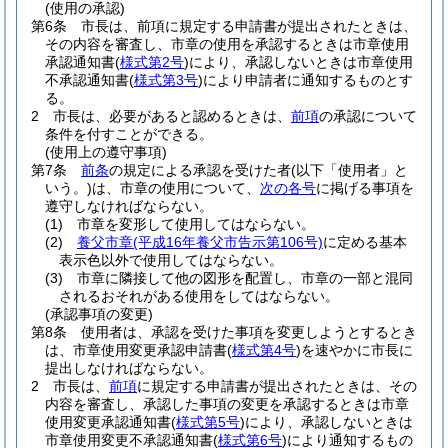
(使用の承認)
第6条
市長は、前項に規定する申請書が提出されたときは、
その内容を審査し、市章の使用を承認するときは市章使用
承認通知書
(
様式第2号
)
により、承認しないときは市章使用
不承認通知書
(
様式第3号
)
により申請者に通知するものとす
る。
2
市長は、必要があると認めるときは、
前項
の承認について
条件を付すことができる。
(使用上の遵守事項)
第7条
前条
の規定による承認を受けた者
(以下「使用者」と
いう。)
は、市章の使用について、
次の各号
に掲げる事項を
遵守しなければならない。
(1)
市章を変形して使用してはならない。
(2)
養父市章
(平成16年養父市告示第106号)
に定める基本
表示色以外で使用してはならない。
(3)
市章に隣接して他の図形を配置し、市章の一部と混同
されるおそれがある使用をしてはならない。
(承認事項の変更)
第8条
使用者は、承認を受けた事項を変更しようとするとき
は、市章使用変更承認申請書
(
様式第4号
)
を速やかに市長に
提出しなければならない。
2
市長は、
前項
に規定する申請書が提出されたときは、その
内容を審査し、承認した事項の変更を承認するときは市章
使用変更承認通知書
(
様式第5号
)
により、承認しないときは
市章使用変更不承認通知書
(
様式第6号
)
により通知するもの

◇ ◇ ◇ ◇ ◇ ◇ ◇

Exercise brief » Copy the lines above exactly, beginning at the line containing "されるおそれがある使用をしてはならない。" and stopping at the last line.

Written answer »
されるおそれがある使用をしてはならない。
(承認事項の変更)
第8条
使用者は、承認を受けた事項を変更しようとするとき
は、市章使用変更承認申請書
(
様式第4号
)
を速やかに市長に
提出しなければならない。
2
市長は、
前項
に規定する申請書が提出されたときは、その
内容を審査し、承認した事項の変更を承認するときは市章
使用変更承認通知書
(
様式第5号
)
により、承認しないときは
市章使用変更不承認通知書
(
様式第6号
)
により通知するもの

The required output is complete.